Dice rolls should, ideally, always raise the stakes or create tension. If the player decides to try and leap onto the giant, perhaps you says that a success will allow them a greater chance (or even a guarantee) of critical hits, while a failure lowers their AC or knocks them prone or deals some damage. The key here is that all possibilities on the dice roll result in something interesting happening- this creates tension in the game, and will hopefully arouse the interest of your players during that nail-biting moment while the die is still tumbling. However, as part of this it’s also important that there be some parity of outcomes- a bigger risk should have a bigger reward. It is not fair to your players if you decide that climbing onto the giant’s shoulders will be a DC25 Acrobatics check and give +1 to hit if they succeed but do 35 falling damage if they fail.

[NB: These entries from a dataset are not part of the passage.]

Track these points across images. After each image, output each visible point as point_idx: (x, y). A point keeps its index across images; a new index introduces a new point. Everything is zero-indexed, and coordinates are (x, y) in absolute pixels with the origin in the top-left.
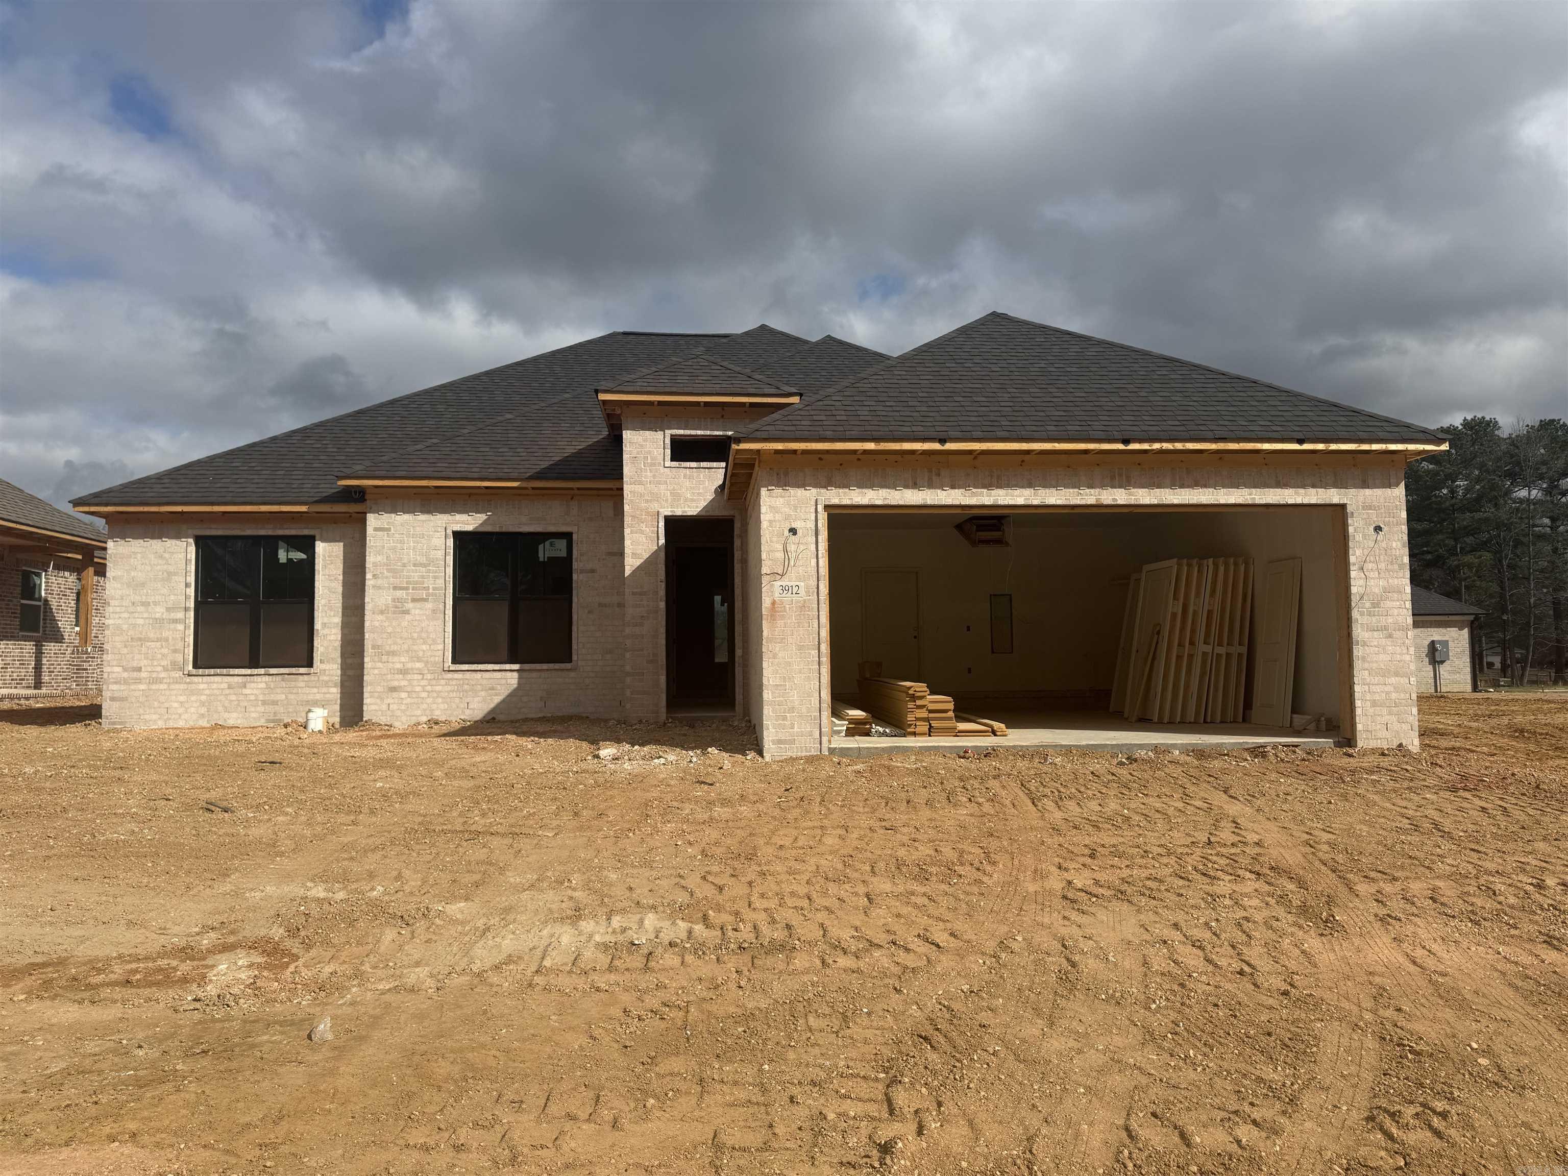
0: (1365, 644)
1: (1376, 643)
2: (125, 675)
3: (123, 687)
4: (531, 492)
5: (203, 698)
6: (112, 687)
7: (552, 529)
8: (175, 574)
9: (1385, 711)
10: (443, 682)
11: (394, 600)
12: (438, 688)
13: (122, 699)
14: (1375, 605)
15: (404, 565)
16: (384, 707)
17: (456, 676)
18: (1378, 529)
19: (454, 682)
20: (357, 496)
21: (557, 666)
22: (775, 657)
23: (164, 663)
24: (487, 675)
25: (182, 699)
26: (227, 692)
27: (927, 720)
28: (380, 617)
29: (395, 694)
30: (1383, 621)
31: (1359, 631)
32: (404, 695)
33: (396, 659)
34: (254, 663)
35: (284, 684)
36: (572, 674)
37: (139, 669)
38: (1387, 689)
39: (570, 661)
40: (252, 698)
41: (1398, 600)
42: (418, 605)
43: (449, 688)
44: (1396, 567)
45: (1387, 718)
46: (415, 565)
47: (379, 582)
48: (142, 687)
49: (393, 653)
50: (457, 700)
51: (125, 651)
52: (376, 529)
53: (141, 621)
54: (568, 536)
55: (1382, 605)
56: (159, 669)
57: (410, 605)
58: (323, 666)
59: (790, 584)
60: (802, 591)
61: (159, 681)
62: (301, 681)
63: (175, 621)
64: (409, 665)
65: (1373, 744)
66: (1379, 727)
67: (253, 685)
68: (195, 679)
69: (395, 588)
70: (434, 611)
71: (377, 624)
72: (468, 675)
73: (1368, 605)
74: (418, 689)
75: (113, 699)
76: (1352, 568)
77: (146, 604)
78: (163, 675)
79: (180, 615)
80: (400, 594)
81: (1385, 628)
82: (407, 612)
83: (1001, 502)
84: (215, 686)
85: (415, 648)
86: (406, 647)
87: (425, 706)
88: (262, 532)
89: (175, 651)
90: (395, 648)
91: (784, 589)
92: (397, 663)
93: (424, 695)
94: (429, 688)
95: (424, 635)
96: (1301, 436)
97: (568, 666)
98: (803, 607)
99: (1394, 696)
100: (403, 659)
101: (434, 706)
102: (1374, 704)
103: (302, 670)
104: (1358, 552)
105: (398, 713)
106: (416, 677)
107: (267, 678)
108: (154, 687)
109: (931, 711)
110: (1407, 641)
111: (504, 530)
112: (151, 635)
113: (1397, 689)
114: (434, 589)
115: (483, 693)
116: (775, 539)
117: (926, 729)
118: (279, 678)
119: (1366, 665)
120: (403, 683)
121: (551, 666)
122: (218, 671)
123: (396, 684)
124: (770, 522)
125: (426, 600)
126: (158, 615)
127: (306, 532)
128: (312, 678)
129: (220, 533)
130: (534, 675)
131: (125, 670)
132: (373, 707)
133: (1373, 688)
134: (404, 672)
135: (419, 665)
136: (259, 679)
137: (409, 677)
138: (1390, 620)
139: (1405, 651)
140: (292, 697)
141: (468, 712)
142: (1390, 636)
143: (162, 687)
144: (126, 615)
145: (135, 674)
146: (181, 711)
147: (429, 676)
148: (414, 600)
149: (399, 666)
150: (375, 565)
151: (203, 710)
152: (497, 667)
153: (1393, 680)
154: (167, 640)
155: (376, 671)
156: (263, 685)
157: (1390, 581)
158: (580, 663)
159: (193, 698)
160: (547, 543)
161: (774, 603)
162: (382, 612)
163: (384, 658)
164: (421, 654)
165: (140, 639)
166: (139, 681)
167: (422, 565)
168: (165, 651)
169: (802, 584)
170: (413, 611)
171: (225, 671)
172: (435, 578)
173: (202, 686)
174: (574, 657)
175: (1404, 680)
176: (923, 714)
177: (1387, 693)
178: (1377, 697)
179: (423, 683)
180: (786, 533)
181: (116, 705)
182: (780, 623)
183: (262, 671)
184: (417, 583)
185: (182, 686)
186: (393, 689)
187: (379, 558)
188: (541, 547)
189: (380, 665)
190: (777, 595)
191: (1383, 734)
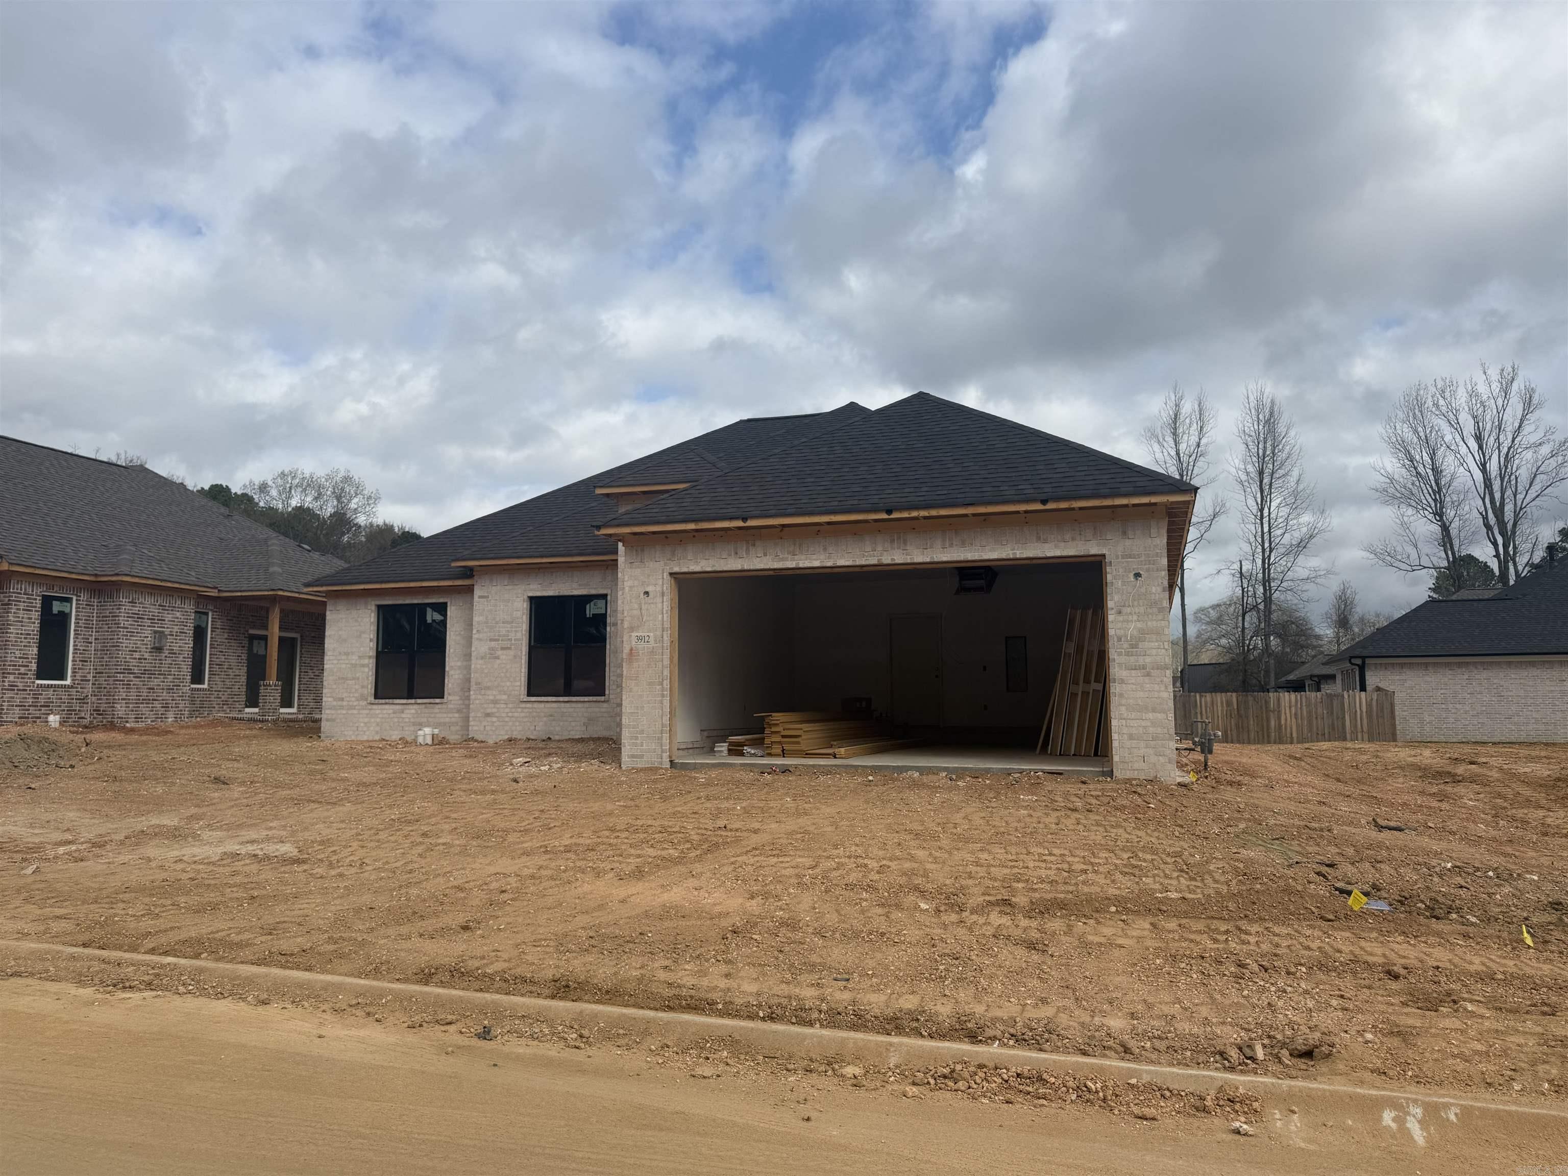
0: (1122, 681)
1: (1133, 681)
2: (335, 703)
3: (333, 712)
4: (579, 564)
5: (378, 720)
6: (328, 712)
7: (593, 592)
8: (364, 632)
9: (1142, 744)
10: (519, 710)
11: (489, 649)
12: (516, 714)
13: (333, 720)
14: (1133, 646)
15: (497, 623)
16: (482, 728)
17: (529, 705)
18: (1137, 575)
19: (526, 710)
20: (469, 573)
21: (595, 698)
22: (631, 691)
23: (356, 695)
24: (548, 705)
25: (366, 720)
26: (392, 715)
27: (780, 743)
28: (480, 662)
29: (489, 719)
30: (1141, 661)
31: (1117, 669)
32: (494, 719)
33: (489, 692)
34: (410, 696)
35: (426, 711)
36: (605, 705)
37: (342, 699)
38: (1143, 723)
39: (604, 695)
40: (407, 720)
41: (1157, 641)
42: (505, 652)
43: (523, 715)
44: (1155, 610)
45: (1142, 752)
46: (503, 623)
47: (481, 636)
48: (344, 712)
49: (488, 688)
50: (529, 724)
51: (334, 686)
52: (480, 597)
53: (344, 666)
54: (604, 597)
55: (1140, 646)
56: (353, 699)
57: (499, 653)
58: (450, 698)
59: (643, 634)
60: (652, 640)
61: (352, 708)
62: (436, 709)
63: (363, 666)
64: (498, 697)
65: (1129, 775)
66: (1135, 759)
67: (407, 711)
68: (375, 707)
69: (491, 640)
70: (515, 657)
71: (479, 666)
72: (536, 705)
73: (1126, 646)
74: (504, 715)
75: (327, 720)
76: (1109, 612)
77: (347, 654)
78: (355, 704)
79: (366, 661)
80: (493, 644)
81: (1144, 668)
82: (498, 658)
83: (801, 565)
84: (385, 712)
85: (503, 684)
86: (496, 683)
87: (507, 728)
88: (416, 601)
89: (363, 687)
90: (489, 684)
91: (639, 638)
92: (491, 695)
93: (507, 719)
94: (510, 714)
95: (508, 675)
96: (1044, 497)
97: (602, 698)
98: (652, 652)
99: (1151, 730)
100: (494, 693)
101: (514, 728)
102: (1131, 737)
103: (438, 701)
104: (1116, 598)
105: (491, 733)
106: (503, 706)
107: (416, 707)
108: (350, 712)
109: (783, 737)
110: (1165, 679)
111: (561, 594)
112: (350, 676)
113: (1154, 724)
114: (515, 640)
115: (545, 719)
116: (633, 600)
117: (779, 751)
118: (423, 706)
119: (1124, 701)
120: (494, 710)
121: (591, 698)
122: (387, 701)
123: (489, 711)
124: (631, 587)
125: (509, 648)
126: (353, 662)
127: (441, 600)
128: (444, 706)
129: (390, 602)
130: (580, 705)
131: (335, 700)
132: (475, 728)
133: (1132, 723)
134: (495, 702)
135: (505, 697)
136: (411, 707)
137: (498, 706)
138: (1148, 660)
139: (1163, 689)
140: (430, 720)
141: (535, 733)
142: (1148, 675)
143: (355, 712)
144: (335, 662)
145: (340, 703)
146: (365, 729)
147: (510, 706)
148: (503, 649)
149: (491, 698)
150: (478, 623)
151: (378, 729)
152: (554, 699)
153: (1150, 715)
154: (358, 679)
155: (477, 702)
156: (413, 711)
157: (1149, 623)
158: (611, 697)
159: (373, 720)
160: (592, 603)
161: (631, 650)
162: (482, 658)
163: (483, 692)
164: (505, 689)
165: (343, 678)
166: (342, 707)
167: (507, 622)
168: (357, 687)
169: (652, 634)
170: (501, 657)
171: (391, 701)
172: (516, 631)
173: (378, 712)
174: (607, 692)
175: (1160, 716)
176: (778, 739)
177: (1145, 727)
178: (1134, 731)
179: (507, 710)
180: (642, 595)
181: (328, 723)
182: (635, 664)
183: (413, 701)
184: (504, 636)
185: (367, 712)
186: (488, 715)
187: (481, 618)
188: (588, 606)
189: (480, 697)
190: (634, 643)
191: (1141, 765)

Similarly, make sure your players understand what the benefits and risks are when they are making the roll- you don’t need to tell them exactly what will happen if they fail, but they should have a reasonable idea what sort of consequences there may be.
Dice rolls are how we create the dramatic tension in scenes during a roleplaying game- will the heroes make it to the top of the cliff in time, or will the dragon riders get there first? Can the paladin defeat the evil vampire in hand-to-hand combat, or will they be felled? Can the team sneak past the city guards without being noticed, or will their ruse be uncovered? These moments of drama are what pull viewers in to a television show or story, and in the context of a roleplaying game they perform very much the same function- but rather than leaving their resolution entirely to the convenience of the narrative, we introduce an element of randomness so that the players (who are both the audience and actors for the story) are kept on their toes as much as anyone.
Because of this, we must try to avoid devaluing these moments of tension by pointless rolling of the dice; while not every dice roll should have the fate of the entire campaign hinging on it, we want each one to be a decision point that can send the game in two (or more) different directions. If there is only one way forward, don’t roll the dice for it- just have it happen. And by the same token, if you are going to have someone roll a die, make sure you are prepared with interesting outcomes for both success and failure. Remember as well that “failure” on a check doesn’t necessarily mean that the action doesn’t do what is needed to advance the story, only that it doesn’t happen in the way the players were hoping for. If you are having them make a Wisdom check to search the streets for a contact that can get them important info, a failed roll resulting in them finding nothing will simply drag the game to a halt and force the party to try rolling again. But having that failed roll result in them finding out that the contact was kidnapped gives the players a new goal- they’ve got to rescue their friend! Similarly, a failed roll might also mean that the authorities have been alerted to the PC’s plan and give them less time to converse or force them to deal with a combat encounter before they get the info. Failure should not mean a dead end- it should mean a more difficult path to the end of the story.